Task 1:
Answer these from the parallel-plate dielectric solution:
(a) What is the electric field between the plates when the space is evacuated?
(b) What is the electric field once the space is filled with dielectric?
(c) What value does the short answer give for the dielectric constant?
Task 2: Carry the parallel-plate dielectric solution forward from its final heading.

Text shown:
-- Start --

Two parallel plates have equal and opposite charges. When the space between the plates is evacuated, the electric field is \(E = 3.20\times10^5\space V/m\). When the space is filled with dielectric, the electric field is \(E = 2.50\times10^5\space V/m\). (a) What is the charge density on each surface of the dielectric? (b) What is the dielectric constant?

Short Answer

Expert verified
(a) Charge density: \(6.195\times10^{-7} \text{ C/m}^2\) (b) Dielectric constant: \(1.28\)

Step by step solution

01

Understanding the Problem

We need to determine two things: (a) the charge density on each surface of the dielectric and (b) the dielectric constant. We are given the electric fields for both the evacuated space and the space filled with dielectric.
02

Determine the Dielectric Constant (\(\kappa\))

-- End --

Given material:
-- Start --

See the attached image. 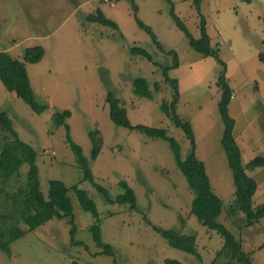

-- End --

Written reply 1:
(a) \(3.20\times10^5\space V/m\)
(b) \(2.50\times10^5\space V/m\)
(c) \(1.28\)

Written reply 2:
The dielectric constant \(\kappa\) is the ratio of the electric field in the absence of the dielectric (\(E_0\)) to the electric field with the dielectric (\(E\)). This is given by the equation \(\kappa = \frac{E_0}{E}\). Substituting the given values, \(E_0 = 3.20\times10^5\space \text{V/m}\) and \(E = 2.50\times10^5\space \text{V/m}\), we have:\[ \kappa = \frac{3.20\times10^5}{2.50\times10^5} \approx 1.28 \]
03

Calculate Charge Density on Dielectric Surface

The charge density \(\sigma\) on each surface of the dielectric can be determined using \(\sigma = \sigma_0 (1 - 1/\kappa)\), where \(\sigma_0\) is the charge density without the dielectric. Given that \(\sigma = \epsilon_0 E_0\) and \(\sigma_0 = \epsilon_0 E\), substituting \(\kappa\) in terms of \(E\) and \(E_0\), we find that the charge density on the dielectric surface becomes zero, as charge density \(\sigma = \epsilon_0 E (\kappa - 1)\).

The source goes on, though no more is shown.